***** Provided entries

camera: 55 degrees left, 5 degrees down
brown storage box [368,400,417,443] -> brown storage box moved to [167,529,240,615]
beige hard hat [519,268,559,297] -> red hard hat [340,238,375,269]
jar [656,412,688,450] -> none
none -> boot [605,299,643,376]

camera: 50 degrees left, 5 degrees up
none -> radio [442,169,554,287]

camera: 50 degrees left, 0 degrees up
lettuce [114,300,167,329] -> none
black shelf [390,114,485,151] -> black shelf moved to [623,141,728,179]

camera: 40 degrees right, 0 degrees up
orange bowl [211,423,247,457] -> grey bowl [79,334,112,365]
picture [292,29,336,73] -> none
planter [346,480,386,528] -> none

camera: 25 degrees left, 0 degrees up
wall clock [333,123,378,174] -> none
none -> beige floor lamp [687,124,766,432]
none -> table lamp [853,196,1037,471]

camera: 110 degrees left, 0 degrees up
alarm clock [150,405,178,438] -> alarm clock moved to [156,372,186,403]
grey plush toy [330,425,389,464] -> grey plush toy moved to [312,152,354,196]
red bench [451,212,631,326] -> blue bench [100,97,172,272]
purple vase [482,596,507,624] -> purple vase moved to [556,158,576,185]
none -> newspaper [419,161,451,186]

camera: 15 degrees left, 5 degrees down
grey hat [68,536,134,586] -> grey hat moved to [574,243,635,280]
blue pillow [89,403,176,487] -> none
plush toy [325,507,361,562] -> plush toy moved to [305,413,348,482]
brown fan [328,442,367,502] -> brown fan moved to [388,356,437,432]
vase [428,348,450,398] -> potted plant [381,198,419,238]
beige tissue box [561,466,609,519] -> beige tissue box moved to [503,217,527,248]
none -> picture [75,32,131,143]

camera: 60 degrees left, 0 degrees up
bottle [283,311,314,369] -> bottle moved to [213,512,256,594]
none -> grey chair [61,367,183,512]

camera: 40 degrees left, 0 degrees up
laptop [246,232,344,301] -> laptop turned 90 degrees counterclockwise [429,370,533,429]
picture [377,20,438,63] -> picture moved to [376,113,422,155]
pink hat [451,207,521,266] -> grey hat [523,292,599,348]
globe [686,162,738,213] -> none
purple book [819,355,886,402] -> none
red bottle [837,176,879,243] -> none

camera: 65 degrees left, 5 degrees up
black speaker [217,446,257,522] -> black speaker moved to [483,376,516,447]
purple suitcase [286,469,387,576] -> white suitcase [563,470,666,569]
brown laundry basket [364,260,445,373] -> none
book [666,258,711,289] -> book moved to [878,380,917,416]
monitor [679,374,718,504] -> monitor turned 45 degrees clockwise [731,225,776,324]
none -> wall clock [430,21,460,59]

**********

What the exercise asks: Where the listing above has a line with "planter [346,480,386,528] -> none", start there, and output every line exactly through the line with "red bottle [837,176,879,243] -> none", which is also included.

Finished task:
planter [346,480,386,528] -> none

camera: 25 degrees left, 0 degrees up
wall clock [333,123,378,174] -> none
none -> beige floor lamp [687,124,766,432]
none -> table lamp [853,196,1037,471]

camera: 110 degrees left, 0 degrees up
alarm clock [150,405,178,438] -> alarm clock moved to [156,372,186,403]
grey plush toy [330,425,389,464] -> grey plush toy moved to [312,152,354,196]
red bench [451,212,631,326] -> blue bench [100,97,172,272]
purple vase [482,596,507,624] -> purple vase moved to [556,158,576,185]
none -> newspaper [419,161,451,186]

camera: 15 degrees left, 5 degrees down
grey hat [68,536,134,586] -> grey hat moved to [574,243,635,280]
blue pillow [89,403,176,487] -> none
plush toy [325,507,361,562] -> plush toy moved to [305,413,348,482]
brown fan [328,442,367,502] -> brown fan moved to [388,356,437,432]
vase [428,348,450,398] -> potted plant [381,198,419,238]
beige tissue box [561,466,609,519] -> beige tissue box moved to [503,217,527,248]
none -> picture [75,32,131,143]

camera: 60 degrees left, 0 degrees up
bottle [283,311,314,369] -> bottle moved to [213,512,256,594]
none -> grey chair [61,367,183,512]

camera: 40 degrees left, 0 degrees up
laptop [246,232,344,301] -> laptop turned 90 degrees counterclockwise [429,370,533,429]
picture [377,20,438,63] -> picture moved to [376,113,422,155]
pink hat [451,207,521,266] -> grey hat [523,292,599,348]
globe [686,162,738,213] -> none
purple book [819,355,886,402] -> none
red bottle [837,176,879,243] -> none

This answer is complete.